La fin de l’automaticité du chèque énergie serait un rude coup pour les ménages précaires

C’est un changement qui semble difficilement justifiable. L’article 60 du projet de loi de finances 2025 mettrait fin à l’envoi automatique du chèque énergie. Au regard de la longue et tortueuse histoire de la tarification sociale, ce retour en arrière est peu compréhensible.

Un rappel s’impose. Créée par la loi de février 2000, la tarification « produit de première nécessité » (TPN), suivie du tarif spécial de solidarité gaz (TSS), va mettre beaucoup de temps à se généraliser – c’est un euphémisme. Y accéder suppose alors d’être éligible à la CMU-C et être titulaire de l’abonnement, ce qui n’est pas toujours le cas. Puis, il faut déposer une demande sur une plateforme dédiée : XGS, filiale de Frank Xerox qui connaît quelques ratés – là encore un euphémisme.

Les « ratés » des premiers tarifs sociaux

Après quelques années, ces tarifs sociaux ne touchent qu’un bénéficiaire sur deux, voire un sur trois pour le gaz, observe l’ADEME : « 950.000 bénéficiaires pour l’électricité et 325.000 pour le gaz. 2 millions éligibles pour l’électricité, 1 million pour le gaz. »

On appréciera la complexité du dispositif, telle que schématisée par la CRE dans une délibération de 2008.

Source : CRE (2008)

Conscient des difficultés, le gouvernement opte pour l’attribution automatique. Le progrès est notable mais la conjugaison des critères d’éligibilité ne lève pas toutes les contraintes et réduit toujours le nombre de bénéficiaires. Mais, enfin, le système semble progressivement devenir efficace et il y a moins de ménages « oubliés ».

Création du « chèque énergie »

Sans résoudre tous les problèmes, la création du « chèque énergie » en 2015 pouvait apparaître comme un progrès. A cette nuance près qu’il vise toutes les dépenses énergétiques, loin de toute réflexion climatique. Pourtant, là encore, la généralisation se fait attendre. On compte un important taux de non-recours (traduisez : des chèques non utilisés…). En 2019, une étude l’évalue à un chèque sur quatre !

« 25 % des ménages ayant reçu ce chèque ne l’avaient pas utilisé. « Non-réception du chèque (par exemple liée à un changement d’adresse), incompréhension sur la manière de l’utiliser, perte ou refus de l’utiliser (du côté des ménages et des fournisseurs d’énergie) » sont les explications avancées. »

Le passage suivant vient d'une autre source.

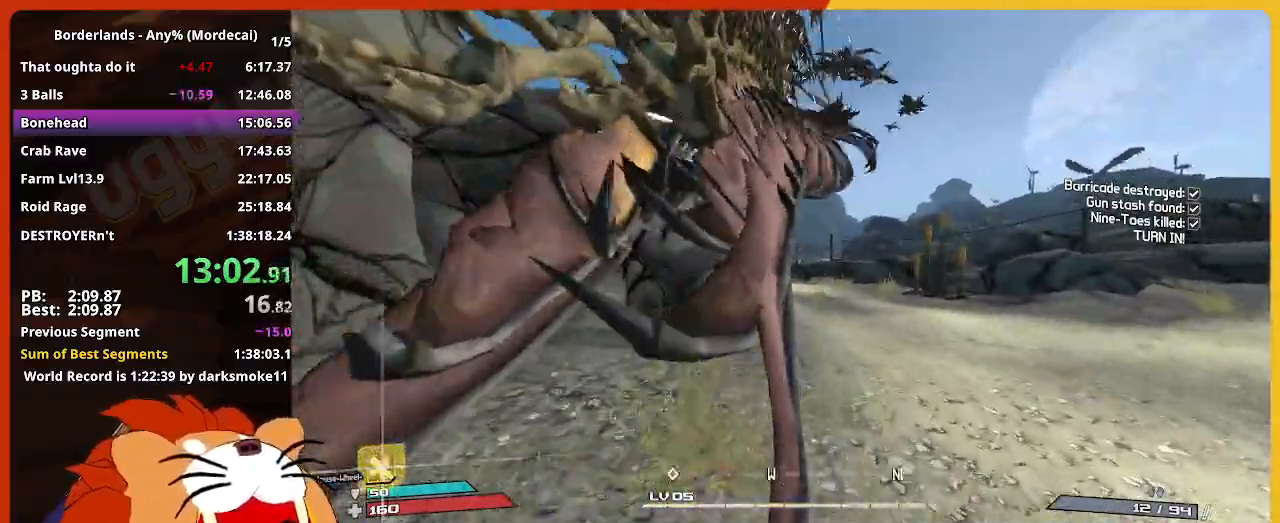
{"keys": ["w"], "mouse_move": "still", "events": []}
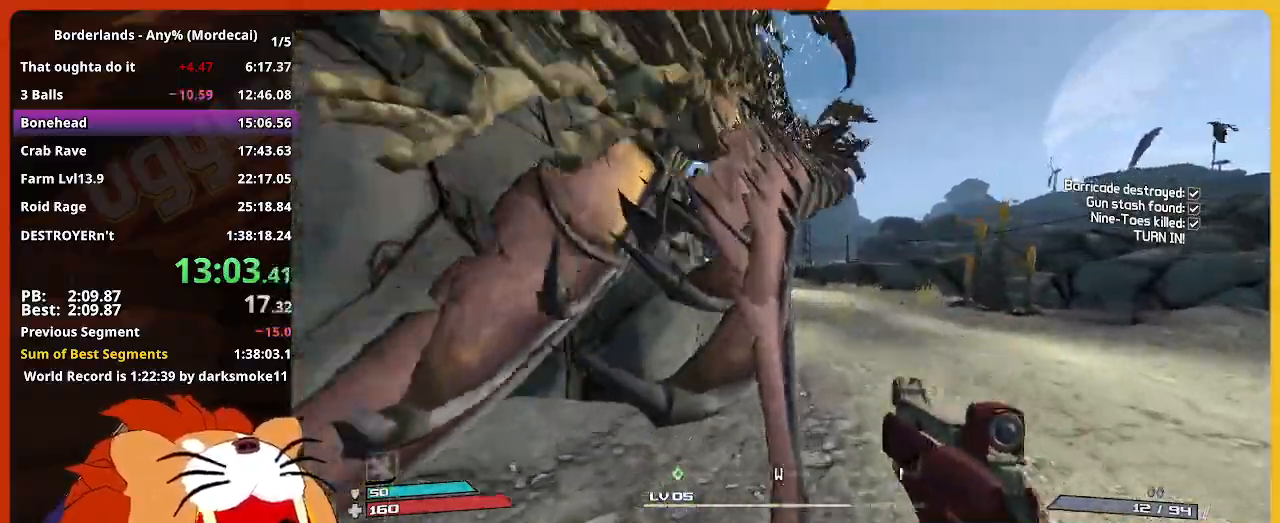
{"keys": ["w"], "mouse_move": "still", "events": []}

Précarité énergétique : pour contrer le non-recours aux aides, une amélioration de l’information nécessaire (Le Monde / AGP, 2 octobre 2021)

Depuis, selon le Médiateur national de l’énergie, le taux de non-recours a baissé. « En 2023, 5,6 millions de ménages ont reçu un chèque énergie annuel. 4,8 millions de ménages (soit 82,6% des bénéficiaires du chèque) ont utilisé leur chèque énergie (hors campagnes exceptionnelles). »

Lors d’une table-ronde du Sipperec consacrée à la précarité que GP conseil a récemment animée, des travailleuses sociales ont rappelé l’extrême fragilité des ménages précaires. Chômage, handicap, petites retraites… : la précarité est durable et les aides allouées ne permettent pas de payer la totalité des factures. Celles-ci sont perçues comme des couperets et générant stress et angoisse. Même en appliquant des « éco-gestes », en se chauffant très peu, voire pas du tout, les ménages ne parviennent pas à réduire suffisamment leur consommation. Le chèque énergie est largement insuffisant pour « sortir » de la précarité.

Souvenons-nous de l’incroyable prodigalité du « bouclier énergétique » généralisé à tous les ménages (un chèque généralisé de plusieurs milliards, visant l’électricité, le gaz, le carburant). Le niveau de ce bouclier reste à préciser mais il est faramineux. A côté, le coût du chèque énergie pour la nation apparaît dérisoire.

Un nouveau et contraignant changement de règles

L’article 60 du PLF 2025 a un goût amer de déjà-vu. En effet, en 2015, au moment où la TPN devenait efficace, le gouvernement avait décidé de changer le dispositif en créant le chèque énergie. Et voici qu’au moment où celui-ci commence à être généralisé – et utilisé-, les règles du jeu changent à nouveau… Cet article 60 pourrait s’avérer redoutable.

L’administration justifie ce changement par la suppression de la taxe d’habitation qui rendrait difficile l’identification des bénéficiaires.

L’administration justifie ce changement par la suppression de la taxe d’habitation qui rendrait difficile l’identification des bénéficiaires.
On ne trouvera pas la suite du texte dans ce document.